- _Document passage_
Old Skool
I was lucky enough to grow up as personal computers were entering our homes, I owned a BBC Model B when I was too young to really use it except for games, however Elite is still, to this day, the best game I have ever played.
My father and I spent hours, literally hours, painstakingly copying programs from magazines into the computer to make sprites run around or coloured rockets fall from the sky. Having a machine that could ape some of the things our Atari 2600 could do was amazing but I was probably too young to really get my head around the possibilities it represented.
After my house burned to the ground and took my BBC Model B with it I managed to get hold of a BBC Master, the Model B’s beefier, sexier, more expandable successor. I soon found out about how people were connecting their computers together to bring us to the brink of nuclear war, steal phone calls and play RPGs online.
I ran out and got a modem as soon as I possibly could. Well, actually I bugged my dad to get me a modem as fast as he could, the core idea is the same.
It was, quite frankly, pants-wettingly exciting to install the Beebug internal modem into my computer and connect it to the telephone system. From there it was a question of exploring, finding a telephone number, ideally local, that housed a computer that might want to talk to yours.
I spent countless hours on Bulletin Board Systems, run by System Operators with strange pseudonyms. They were places where you could chat, exchange mail, play games, find images, programs and other diversions.
Want a program to help recover data from a 5¼” floppy disk your dog chewed up and put holes in? I found one.
Looking for someone who is into a particular roleplaying game? I met a lot of them.
Want to see grainy animation of people having sex? Yes, I met someone who took great delight in creating this.

- _Data section_
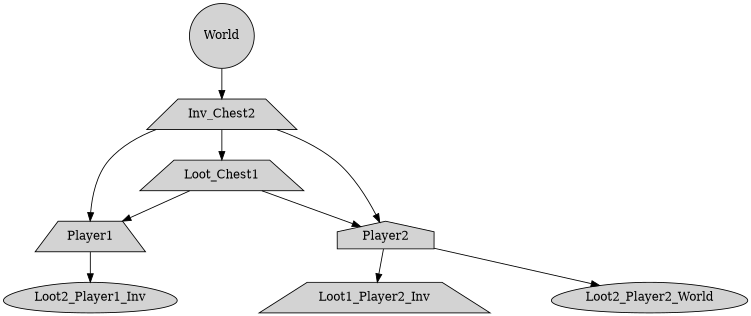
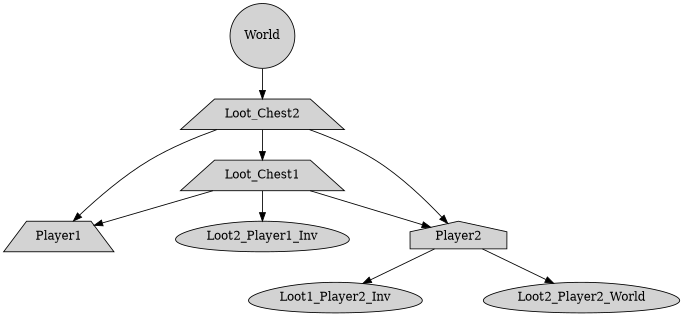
  digraph {
    nodesep=1
    splines=true
    node [nodesep=1 shape=trapezium splines=true style=filled]
    World [shape=circle]
-   Loot_Chest2 [label=Inv_Chest2]
+   Loot_Chest2
    Loot_Chest1
    Player1
    Player2 [shape=house]
    Loot2_Player1_Inv [shape=egg]
-   Loot1_Player2_Inv
+   Loot1_Player2_Inv [shape=egg]
    n8 [label=Loot2_Player2_World shape=egg]
    World -> Loot_Chest2
    Loot_Chest2 -> Loot_Chest1
    Loot_Chest2 -> Player1
    Loot_Chest2 -> Player2
    Loot_Chest1 -> Player1
    Loot_Chest1 -> Player2
-   Player1 -> Loot2_Player1_Inv
+   Loot_Chest1 -> Loot2_Player1_Inv
    Player2 -> Loot1_Player2_Inv
    Player2 -> n8
  }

- _Brief A_
Please quote the passage about early home computers from "I spent countless" up to and including "in creating this.", word for word.
- _Brief B_
Print each line of the records above without any change, omitting the pictures.

- _Output A_
I spent countless hours on Bulletin Board Systems, run by System Operators with strange pseudonyms. They were places where you could chat, exchange mail, play games, find images, programs and other diversions.
Want a program to help recover data from a 5¼” floppy disk your dog chewed up and put holes in? I found one.
Looking for someone who is into a particular roleplaying game? I met a lot of them.
Want to see grainy animation of people having sex? Yes, I met someone who took great delight in creating this.

- _Output B_
  digraph {
    nodesep=1
    splines=true
    node [nodesep=1 shape=trapezium splines=true style=filled]
    World [shape=circle]
-   Loot_Chest2 [label=Inv_Chest2]
+   Loot_Chest2
    Loot_Chest1
    Player1
    Player2 [shape=house]
    Loot2_Player1_Inv [shape=egg]
-   Loot1_Player2_Inv
+   Loot1_Player2_Inv [shape=egg]
    n8 [label=Loot2_Player2_World shape=egg]
    World -> Loot_Chest2
    Loot_Chest2 -> Loot_Chest1
    Loot_Chest2 -> Player1
    Loot_Chest2 -> Player2
    Loot_Chest1 -> Player1
    Loot_Chest1 -> Player2
-   Player1 -> Loot2_Player1_Inv
+   Loot_Chest1 -> Loot2_Player1_Inv
    Player2 -> Loot1_Player2_Inv
    Player2 -> n8
  }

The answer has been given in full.